**LISTED RECORDS:**
----
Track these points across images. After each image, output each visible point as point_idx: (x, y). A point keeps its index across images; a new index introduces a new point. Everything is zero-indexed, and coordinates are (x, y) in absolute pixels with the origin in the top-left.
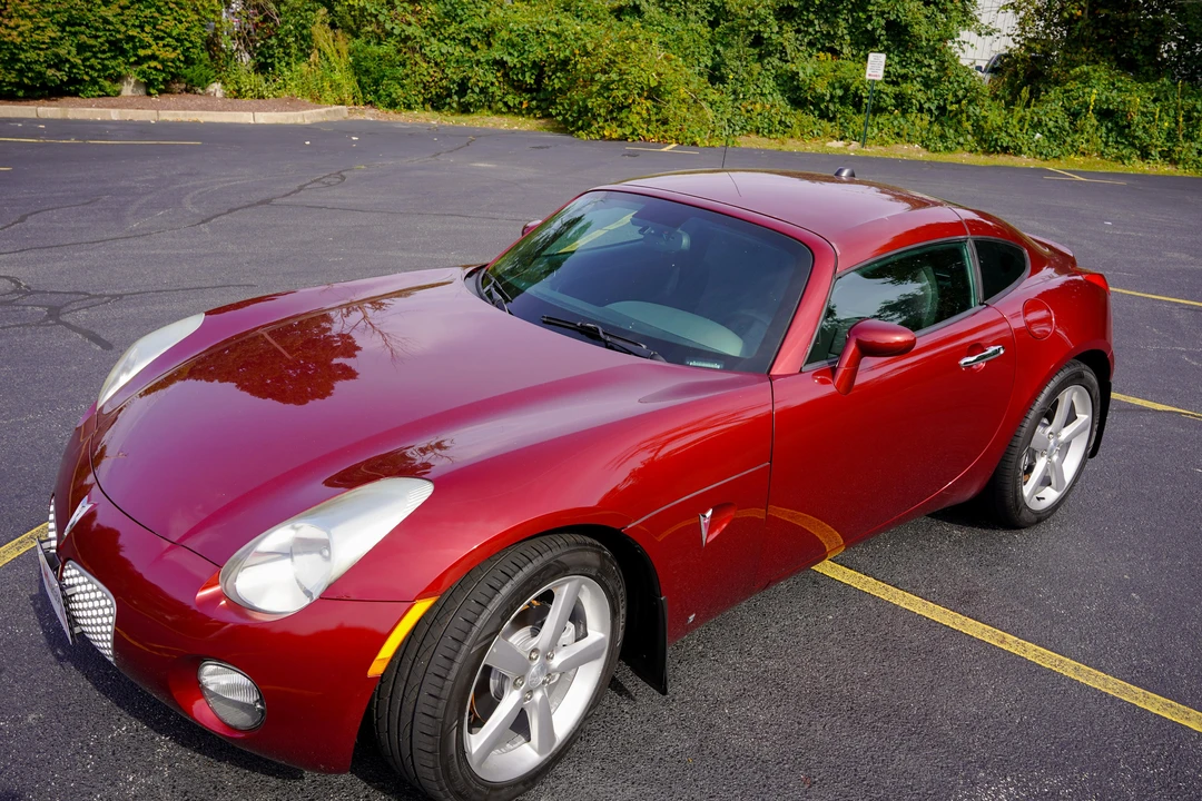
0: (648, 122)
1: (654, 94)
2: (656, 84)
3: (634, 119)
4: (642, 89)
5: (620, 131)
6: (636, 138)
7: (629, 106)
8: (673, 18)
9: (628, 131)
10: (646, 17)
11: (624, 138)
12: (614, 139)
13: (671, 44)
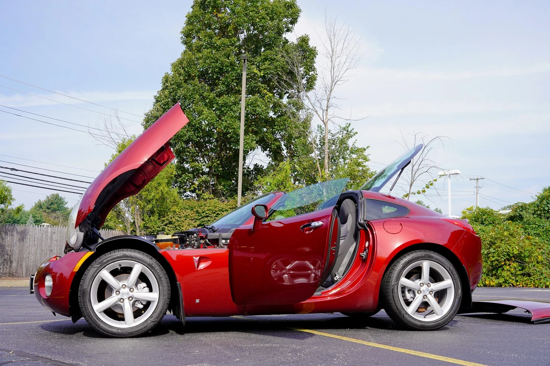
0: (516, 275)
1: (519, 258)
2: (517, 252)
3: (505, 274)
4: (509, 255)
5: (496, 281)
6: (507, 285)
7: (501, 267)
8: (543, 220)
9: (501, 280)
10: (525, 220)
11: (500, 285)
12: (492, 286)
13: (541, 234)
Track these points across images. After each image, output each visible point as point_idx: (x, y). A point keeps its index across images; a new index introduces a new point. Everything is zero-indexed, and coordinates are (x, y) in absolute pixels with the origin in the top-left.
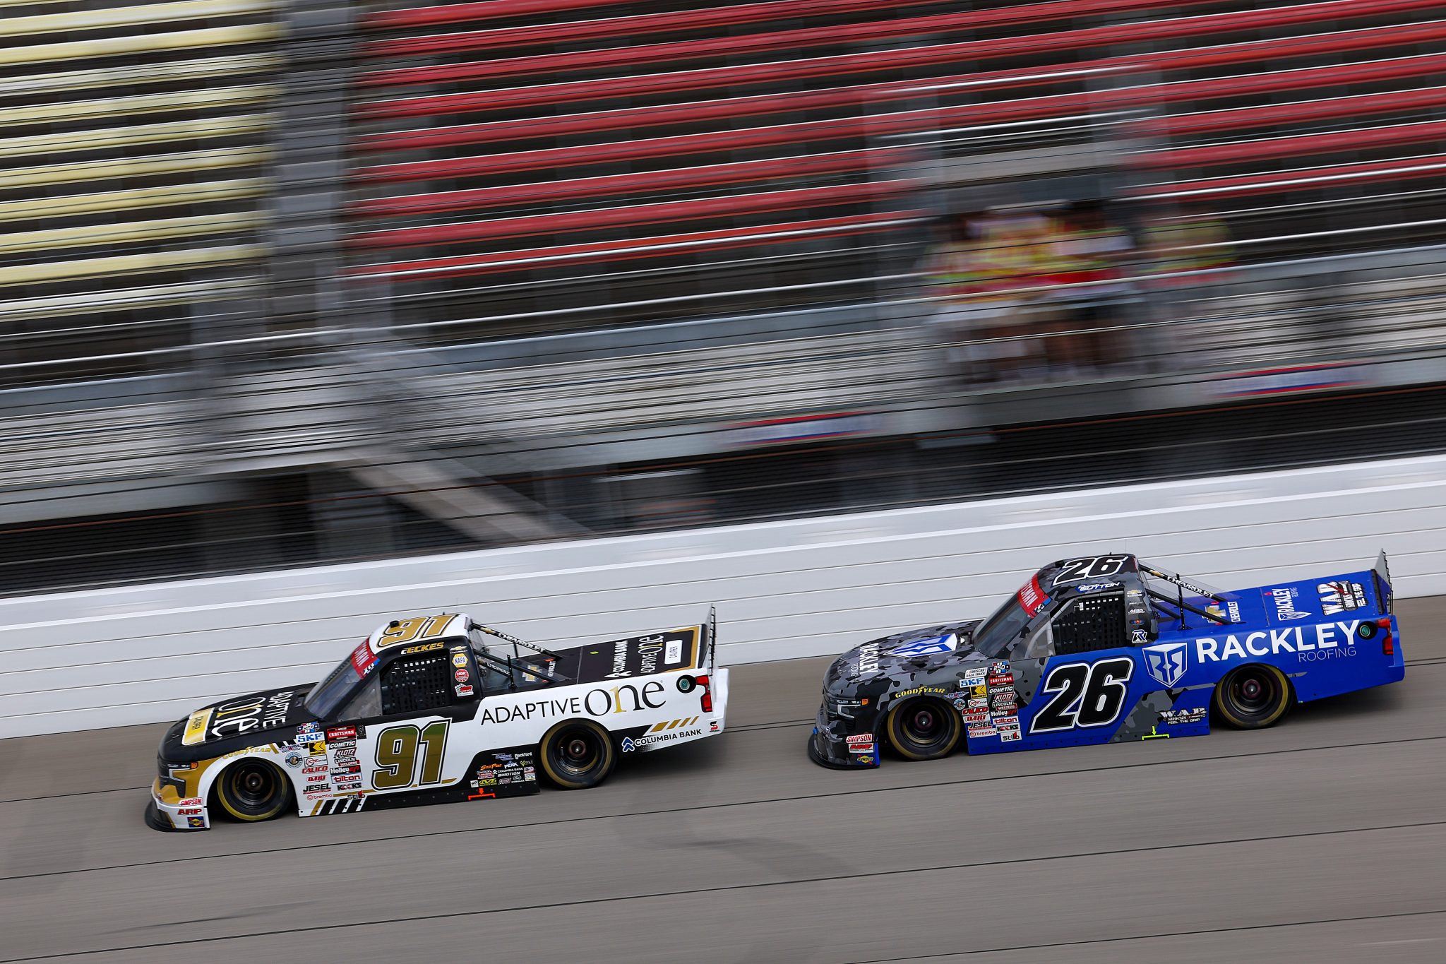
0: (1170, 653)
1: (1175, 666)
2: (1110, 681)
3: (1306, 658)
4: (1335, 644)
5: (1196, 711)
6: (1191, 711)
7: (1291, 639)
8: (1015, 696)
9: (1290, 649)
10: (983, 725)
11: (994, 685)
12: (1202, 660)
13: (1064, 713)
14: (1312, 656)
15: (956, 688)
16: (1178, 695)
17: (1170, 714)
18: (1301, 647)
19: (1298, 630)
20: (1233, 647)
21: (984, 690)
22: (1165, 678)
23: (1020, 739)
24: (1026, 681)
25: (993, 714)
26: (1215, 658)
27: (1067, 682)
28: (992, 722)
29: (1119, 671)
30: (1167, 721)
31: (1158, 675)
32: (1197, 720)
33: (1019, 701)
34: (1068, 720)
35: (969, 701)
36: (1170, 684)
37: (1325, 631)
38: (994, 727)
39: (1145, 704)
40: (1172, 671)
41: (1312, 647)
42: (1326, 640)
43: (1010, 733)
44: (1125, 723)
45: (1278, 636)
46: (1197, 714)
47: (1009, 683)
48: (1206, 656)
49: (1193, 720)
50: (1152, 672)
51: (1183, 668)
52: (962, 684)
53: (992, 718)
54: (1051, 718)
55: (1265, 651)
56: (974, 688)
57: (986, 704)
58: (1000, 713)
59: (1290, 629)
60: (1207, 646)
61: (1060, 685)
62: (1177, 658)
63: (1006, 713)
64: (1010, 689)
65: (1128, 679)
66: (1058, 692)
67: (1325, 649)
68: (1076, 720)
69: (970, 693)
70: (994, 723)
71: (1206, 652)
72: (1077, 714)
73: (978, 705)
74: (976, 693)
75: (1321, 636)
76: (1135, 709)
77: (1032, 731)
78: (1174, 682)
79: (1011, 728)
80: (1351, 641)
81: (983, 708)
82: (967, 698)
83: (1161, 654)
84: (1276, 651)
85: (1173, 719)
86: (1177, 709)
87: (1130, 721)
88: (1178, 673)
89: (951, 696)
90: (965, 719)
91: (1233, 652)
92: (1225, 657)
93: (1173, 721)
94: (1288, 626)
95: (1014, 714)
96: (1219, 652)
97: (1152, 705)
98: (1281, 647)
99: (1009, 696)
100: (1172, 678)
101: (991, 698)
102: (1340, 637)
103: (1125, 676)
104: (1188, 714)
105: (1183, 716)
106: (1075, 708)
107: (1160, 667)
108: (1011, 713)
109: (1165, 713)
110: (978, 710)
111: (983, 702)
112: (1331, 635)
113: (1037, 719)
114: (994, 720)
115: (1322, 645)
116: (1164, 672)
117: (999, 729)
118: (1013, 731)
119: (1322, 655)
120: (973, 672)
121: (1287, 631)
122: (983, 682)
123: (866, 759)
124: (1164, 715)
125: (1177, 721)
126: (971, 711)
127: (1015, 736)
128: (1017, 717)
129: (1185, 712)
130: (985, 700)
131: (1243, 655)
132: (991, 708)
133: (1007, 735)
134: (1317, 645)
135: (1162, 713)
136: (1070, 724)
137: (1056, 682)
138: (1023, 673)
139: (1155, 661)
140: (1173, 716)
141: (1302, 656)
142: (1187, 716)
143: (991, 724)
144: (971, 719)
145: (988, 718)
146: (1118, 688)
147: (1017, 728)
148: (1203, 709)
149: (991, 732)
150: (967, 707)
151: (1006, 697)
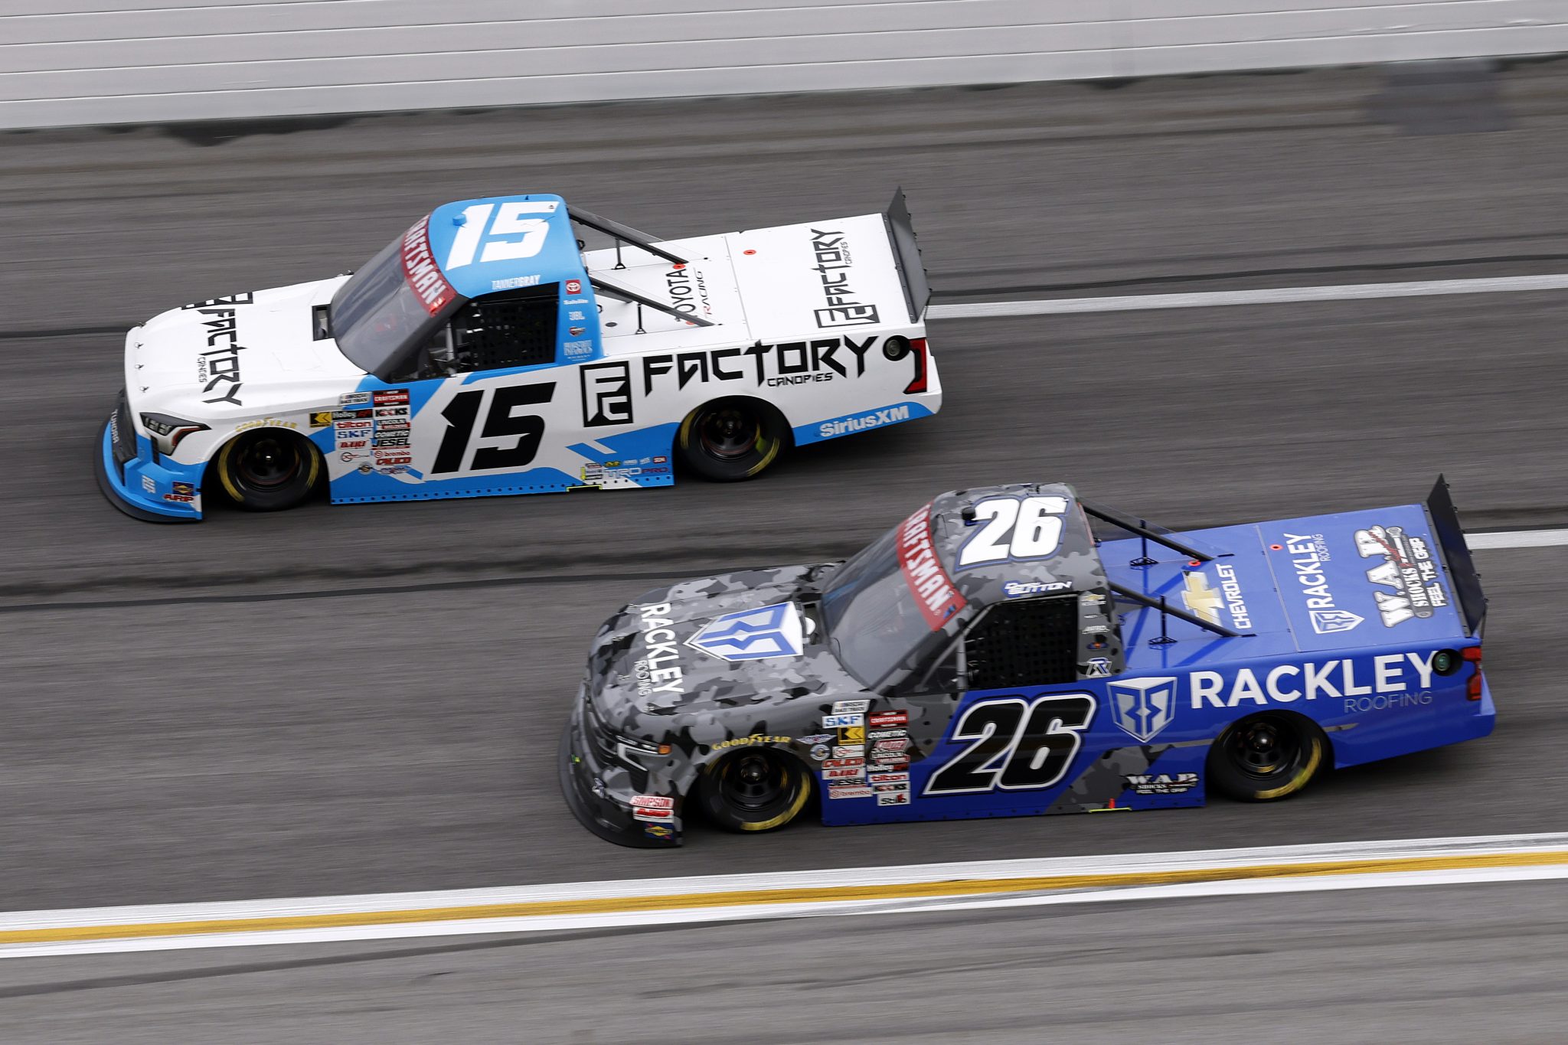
----
**INSTRUCTIONS FOR THE TASK:** Recast all of the material above as a Markdown table with the columns Number and Entry, one numbered row per line. Leave out blank lines and the picture markers.

**OUTPUT FOR THIS EXERCISE:**
| Number | Entry |
|---|---|
| 1 | Track these points across images. After each image, output each visible point as point_idx: (x, y). A point keeps its index across images; a new index introduces a new point. Everything is zero-indexed, and coordinates are (x, y) in absolute pixels with the origin in the top-left. |
| 2 | 0: (648, 122) |
| 3 | 1: (654, 94) |
| 4 | 2: (656, 84) |
| 5 | 3: (634, 119) |
| 6 | 4: (642, 89) |
| 7 | 5: (620, 131) |
| 8 | 6: (636, 138) |
| 9 | 7: (629, 106) |
| 10 | 8: (673, 18) |
| 11 | 9: (628, 131) |
| 12 | 10: (646, 17) |
| 13 | 11: (624, 138) |
| 14 | 12: (614, 139) |
| 15 | 13: (671, 44) |
| 16 | 0: (516, 275) |
| 17 | 1: (519, 258) |
| 18 | 2: (517, 252) |
| 19 | 3: (505, 274) |
| 20 | 4: (509, 255) |
| 21 | 5: (496, 281) |
| 22 | 6: (507, 285) |
| 23 | 7: (501, 267) |
| 24 | 8: (543, 220) |
| 25 | 9: (501, 280) |
| 26 | 10: (525, 220) |
| 27 | 11: (500, 285) |
| 28 | 12: (492, 286) |
| 29 | 13: (541, 234) |
| 30 | Track these points across images. After each image, output each visible point as point_idx: (x, y). A point keeps its index across images; a new index introduces a new point. Everything is zero-indexed, and coordinates are (x, y) in absolute pixels with the origin in the top-left. |
| 31 | 0: (1170, 653) |
| 32 | 1: (1175, 666) |
| 33 | 2: (1110, 681) |
| 34 | 3: (1306, 658) |
| 35 | 4: (1335, 644) |
| 36 | 5: (1196, 711) |
| 37 | 6: (1191, 711) |
| 38 | 7: (1291, 639) |
| 39 | 8: (1015, 696) |
| 40 | 9: (1290, 649) |
| 41 | 10: (983, 725) |
| 42 | 11: (994, 685) |
| 43 | 12: (1202, 660) |
| 44 | 13: (1064, 713) |
| 45 | 14: (1312, 656) |
| 46 | 15: (956, 688) |
| 47 | 16: (1178, 695) |
| 48 | 17: (1170, 714) |
| 49 | 18: (1301, 647) |
| 50 | 19: (1298, 630) |
| 51 | 20: (1233, 647) |
| 52 | 21: (984, 690) |
| 53 | 22: (1165, 678) |
| 54 | 23: (1020, 739) |
| 55 | 24: (1026, 681) |
| 56 | 25: (993, 714) |
| 57 | 26: (1215, 658) |
| 58 | 27: (1067, 682) |
| 59 | 28: (992, 722) |
| 60 | 29: (1119, 671) |
| 61 | 30: (1167, 721) |
| 62 | 31: (1158, 675) |
| 63 | 32: (1197, 720) |
| 64 | 33: (1019, 701) |
| 65 | 34: (1068, 720) |
| 66 | 35: (969, 701) |
| 67 | 36: (1170, 684) |
| 68 | 37: (1325, 631) |
| 69 | 38: (994, 727) |
| 70 | 39: (1145, 704) |
| 71 | 40: (1172, 671) |
| 72 | 41: (1312, 647) |
| 73 | 42: (1326, 640) |
| 74 | 43: (1010, 733) |
| 75 | 44: (1125, 723) |
| 76 | 45: (1278, 636) |
| 77 | 46: (1197, 714) |
| 78 | 47: (1009, 683) |
| 79 | 48: (1206, 656) |
| 80 | 49: (1193, 720) |
| 81 | 50: (1152, 672) |
| 82 | 51: (1183, 668) |
| 83 | 52: (962, 684) |
| 84 | 53: (992, 718) |
| 85 | 54: (1051, 718) |
| 86 | 55: (1265, 651) |
| 87 | 56: (974, 688) |
| 88 | 57: (986, 704) |
| 89 | 58: (1000, 713) |
| 90 | 59: (1290, 629) |
| 91 | 60: (1207, 646) |
| 92 | 61: (1060, 685) |
| 93 | 62: (1177, 658) |
| 94 | 63: (1006, 713) |
| 95 | 64: (1010, 689) |
| 96 | 65: (1128, 679) |
| 97 | 66: (1058, 692) |
| 98 | 67: (1325, 649) |
| 99 | 68: (1076, 720) |
| 100 | 69: (970, 693) |
| 101 | 70: (994, 723) |
| 102 | 71: (1206, 652) |
| 103 | 72: (1077, 714) |
| 104 | 73: (978, 705) |
| 105 | 74: (976, 693) |
| 106 | 75: (1321, 636) |
| 107 | 76: (1135, 709) |
| 108 | 77: (1032, 731) |
| 109 | 78: (1174, 682) |
| 110 | 79: (1011, 728) |
| 111 | 80: (1351, 641) |
| 112 | 81: (983, 708) |
| 113 | 82: (967, 698) |
| 114 | 83: (1161, 654) |
| 115 | 84: (1276, 651) |
| 116 | 85: (1173, 719) |
| 117 | 86: (1177, 709) |
| 118 | 87: (1130, 721) |
| 119 | 88: (1178, 673) |
| 120 | 89: (951, 696) |
| 121 | 90: (965, 719) |
| 122 | 91: (1233, 652) |
| 123 | 92: (1225, 657) |
| 124 | 93: (1173, 721) |
| 125 | 94: (1288, 626) |
| 126 | 95: (1014, 714) |
| 127 | 96: (1219, 652) |
| 128 | 97: (1152, 705) |
| 129 | 98: (1281, 647) |
| 130 | 99: (1009, 696) |
| 131 | 100: (1172, 678) |
| 132 | 101: (991, 698) |
| 133 | 102: (1340, 637) |
| 134 | 103: (1125, 676) |
| 135 | 104: (1188, 714) |
| 136 | 105: (1183, 716) |
| 137 | 106: (1075, 708) |
| 138 | 107: (1160, 667) |
| 139 | 108: (1011, 713) |
| 140 | 109: (1165, 713) |
| 141 | 110: (978, 710) |
| 142 | 111: (983, 702) |
| 143 | 112: (1331, 635) |
| 144 | 113: (1037, 719) |
| 145 | 114: (994, 720) |
| 146 | 115: (1322, 645) |
| 147 | 116: (1164, 672) |
| 148 | 117: (999, 729) |
| 149 | 118: (1013, 731) |
| 150 | 119: (1322, 655) |
| 151 | 120: (973, 672) |
| 152 | 121: (1287, 631) |
| 153 | 122: (983, 682) |
| 154 | 123: (866, 759) |
| 155 | 124: (1164, 715) |
| 156 | 125: (1177, 721) |
| 157 | 126: (971, 711) |
| 158 | 127: (1015, 736) |
| 159 | 128: (1017, 717) |
| 160 | 129: (1185, 712) |
| 161 | 130: (985, 700) |
| 162 | 131: (1243, 655) |
| 163 | 132: (991, 708) |
| 164 | 133: (1007, 735) |
| 165 | 134: (1317, 645) |
| 166 | 135: (1162, 713) |
| 167 | 136: (1070, 724) |
| 168 | 137: (1056, 682) |
| 169 | 138: (1023, 673) |
| 170 | 139: (1155, 661) |
| 171 | 140: (1173, 716) |
| 172 | 141: (1302, 656) |
| 173 | 142: (1187, 716) |
| 174 | 143: (991, 724) |
| 175 | 144: (971, 719) |
| 176 | 145: (988, 718) |
| 177 | 146: (1118, 688) |
| 178 | 147: (1017, 728) |
| 179 | 148: (1203, 709) |
| 180 | 149: (991, 732) |
| 181 | 150: (967, 707) |
| 182 | 151: (1006, 697) |